- WHAT IS BEING ASKED:
A stretch of the entries below is to be set down exactly, running from the line with "A name gets coordinates" through the line with "the green tree at (x=89, y=57)", both included, and no other line.

- WORKING DATA:
◇ ◇ ◇ ◇ ◇

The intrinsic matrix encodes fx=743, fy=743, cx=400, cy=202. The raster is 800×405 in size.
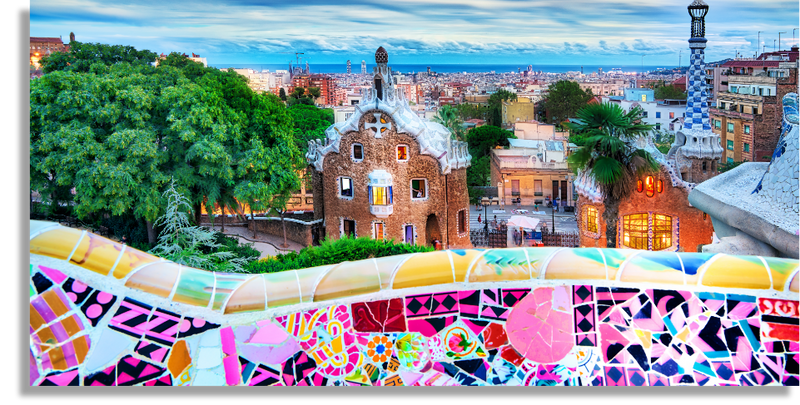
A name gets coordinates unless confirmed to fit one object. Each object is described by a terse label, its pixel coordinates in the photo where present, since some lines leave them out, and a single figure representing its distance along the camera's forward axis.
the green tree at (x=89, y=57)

◇ ◇ ◇ ◇ ◇

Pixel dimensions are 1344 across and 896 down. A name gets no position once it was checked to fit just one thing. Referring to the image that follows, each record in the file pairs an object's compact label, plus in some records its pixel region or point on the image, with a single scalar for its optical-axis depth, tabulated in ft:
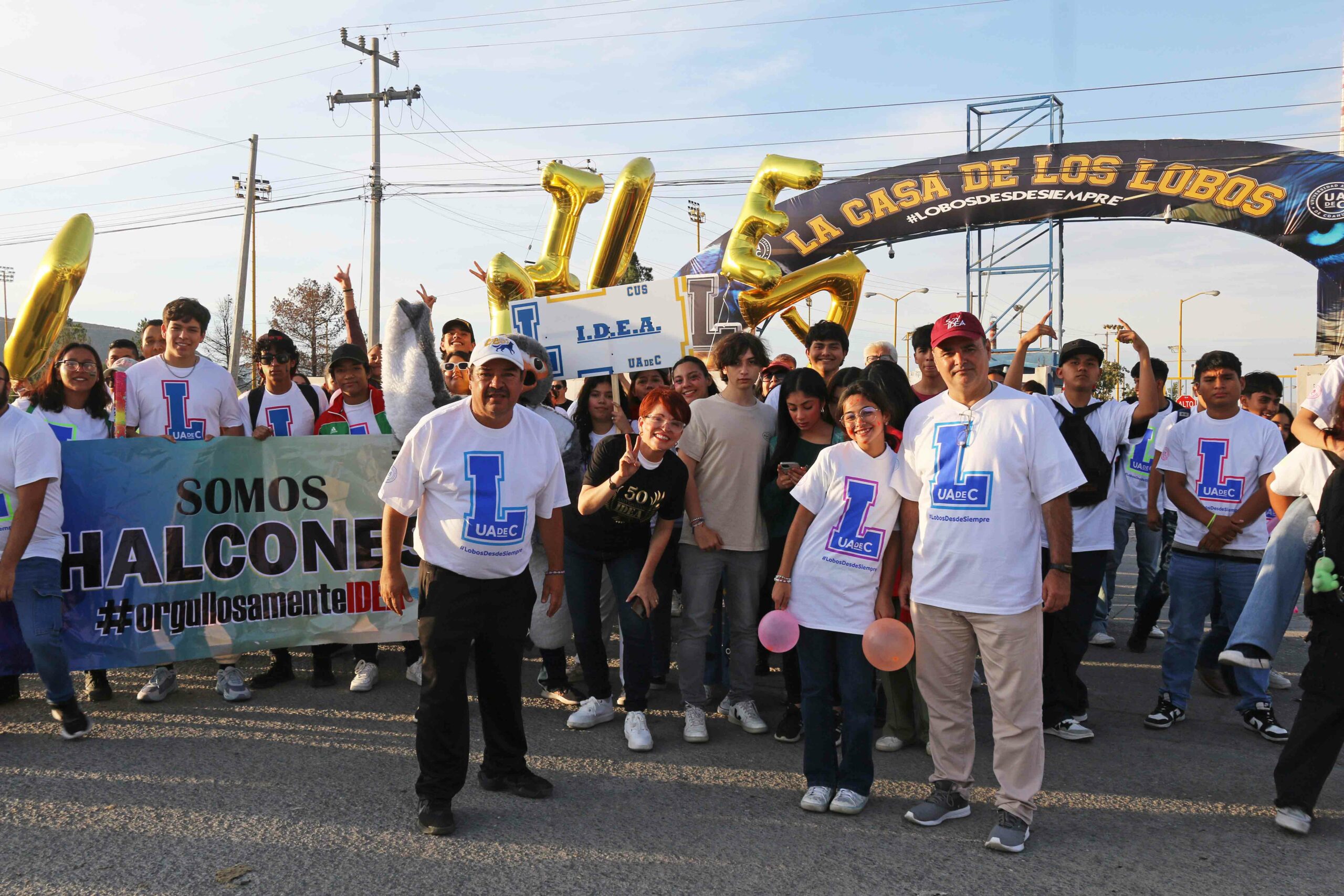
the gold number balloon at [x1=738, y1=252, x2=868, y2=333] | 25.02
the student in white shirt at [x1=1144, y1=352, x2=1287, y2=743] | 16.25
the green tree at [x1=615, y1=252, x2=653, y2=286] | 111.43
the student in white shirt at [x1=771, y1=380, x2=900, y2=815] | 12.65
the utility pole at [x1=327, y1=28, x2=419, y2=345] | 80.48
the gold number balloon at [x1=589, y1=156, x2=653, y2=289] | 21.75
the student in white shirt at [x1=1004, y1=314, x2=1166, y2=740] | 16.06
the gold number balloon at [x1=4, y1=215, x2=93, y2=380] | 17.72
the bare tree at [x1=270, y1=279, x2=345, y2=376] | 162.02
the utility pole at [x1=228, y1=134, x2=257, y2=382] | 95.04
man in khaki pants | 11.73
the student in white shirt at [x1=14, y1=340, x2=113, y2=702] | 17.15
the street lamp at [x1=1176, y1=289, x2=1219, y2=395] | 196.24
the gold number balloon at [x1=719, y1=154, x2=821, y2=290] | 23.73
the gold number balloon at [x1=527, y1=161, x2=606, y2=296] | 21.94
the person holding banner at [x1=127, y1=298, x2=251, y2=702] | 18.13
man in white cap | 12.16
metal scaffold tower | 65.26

◇ ◇ ◇ ◇ ◇

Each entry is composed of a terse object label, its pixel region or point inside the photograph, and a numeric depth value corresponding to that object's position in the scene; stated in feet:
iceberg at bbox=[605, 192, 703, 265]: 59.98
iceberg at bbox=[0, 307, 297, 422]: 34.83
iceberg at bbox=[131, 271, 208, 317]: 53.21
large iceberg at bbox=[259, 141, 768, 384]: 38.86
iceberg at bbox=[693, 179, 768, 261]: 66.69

◇ ◇ ◇ ◇ ◇

- YOUR RESPONSE:
A name gets coordinates unless confirmed to fit one object. Each object is described by a terse label, its pixel coordinates in the photo where present, since some lines leave them out, and a single figure representing its distance along the camera's forward axis.
the green tree at (x=89, y=57)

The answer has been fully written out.